■ BRIEF
In the passage on endocytosis and stem cell pluripotency, which two molecules are reported to associate with E-CAD?

■ SOURCE TEXT
In addition, we also see that both β-CATENIN and ERK associate with E-CAD, implicating yet another layer of regulation in ESCs, linked to E-CAD. It remains to be seen whether the activity of ERK and β-CATENIN are dependent on the internalization of E-CAD. Our results demonstrate that we could rescue the decrease in pluripotency caused by the loss of CME by either inhibiting the TGF-β or MEK signaling pathway, or by overexpressing E-cad, indicating that CME does indeed regulate the activity of multiple signaling pathways and molecules in mESCs. Together, our data demonstrate that an intact trafficking machinery is essential for regulating the activity of key signaling molecules, all of which are intimately linked to the pluripotent state of a stem cell.

■ DATA EXCERPTS
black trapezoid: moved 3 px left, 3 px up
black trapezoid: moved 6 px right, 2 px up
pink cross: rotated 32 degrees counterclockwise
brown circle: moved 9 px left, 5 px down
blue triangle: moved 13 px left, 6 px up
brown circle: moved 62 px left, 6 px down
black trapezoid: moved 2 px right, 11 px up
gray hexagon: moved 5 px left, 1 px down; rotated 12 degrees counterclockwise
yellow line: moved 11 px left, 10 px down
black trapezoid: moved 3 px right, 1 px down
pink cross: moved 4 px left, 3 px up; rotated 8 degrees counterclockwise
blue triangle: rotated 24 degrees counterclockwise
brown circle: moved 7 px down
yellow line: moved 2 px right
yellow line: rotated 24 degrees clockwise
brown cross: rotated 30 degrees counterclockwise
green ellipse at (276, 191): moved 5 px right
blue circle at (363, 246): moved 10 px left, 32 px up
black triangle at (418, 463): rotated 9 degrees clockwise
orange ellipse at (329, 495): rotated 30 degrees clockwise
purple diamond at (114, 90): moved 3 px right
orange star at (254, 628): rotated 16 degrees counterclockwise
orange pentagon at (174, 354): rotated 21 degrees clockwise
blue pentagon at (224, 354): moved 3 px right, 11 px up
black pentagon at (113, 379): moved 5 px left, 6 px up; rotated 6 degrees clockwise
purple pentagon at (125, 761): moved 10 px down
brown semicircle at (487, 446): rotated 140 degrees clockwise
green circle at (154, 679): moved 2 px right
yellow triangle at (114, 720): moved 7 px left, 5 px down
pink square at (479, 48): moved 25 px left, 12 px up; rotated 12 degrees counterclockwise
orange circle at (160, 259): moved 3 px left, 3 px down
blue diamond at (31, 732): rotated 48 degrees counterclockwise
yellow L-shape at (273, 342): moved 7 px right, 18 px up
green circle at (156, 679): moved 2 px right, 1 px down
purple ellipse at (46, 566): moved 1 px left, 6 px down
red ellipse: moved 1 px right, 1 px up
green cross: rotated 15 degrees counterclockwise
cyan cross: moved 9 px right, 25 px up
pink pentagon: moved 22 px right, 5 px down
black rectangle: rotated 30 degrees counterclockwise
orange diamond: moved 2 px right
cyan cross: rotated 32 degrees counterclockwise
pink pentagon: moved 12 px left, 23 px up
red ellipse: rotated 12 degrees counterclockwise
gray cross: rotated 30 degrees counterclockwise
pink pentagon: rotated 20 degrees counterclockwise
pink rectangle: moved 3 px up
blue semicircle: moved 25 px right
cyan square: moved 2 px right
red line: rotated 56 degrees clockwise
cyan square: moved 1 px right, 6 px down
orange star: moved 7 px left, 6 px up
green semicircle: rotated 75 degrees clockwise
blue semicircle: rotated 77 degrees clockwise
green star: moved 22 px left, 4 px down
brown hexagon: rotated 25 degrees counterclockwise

■ EXERCISE ANSWER
β-CATENIN and ERK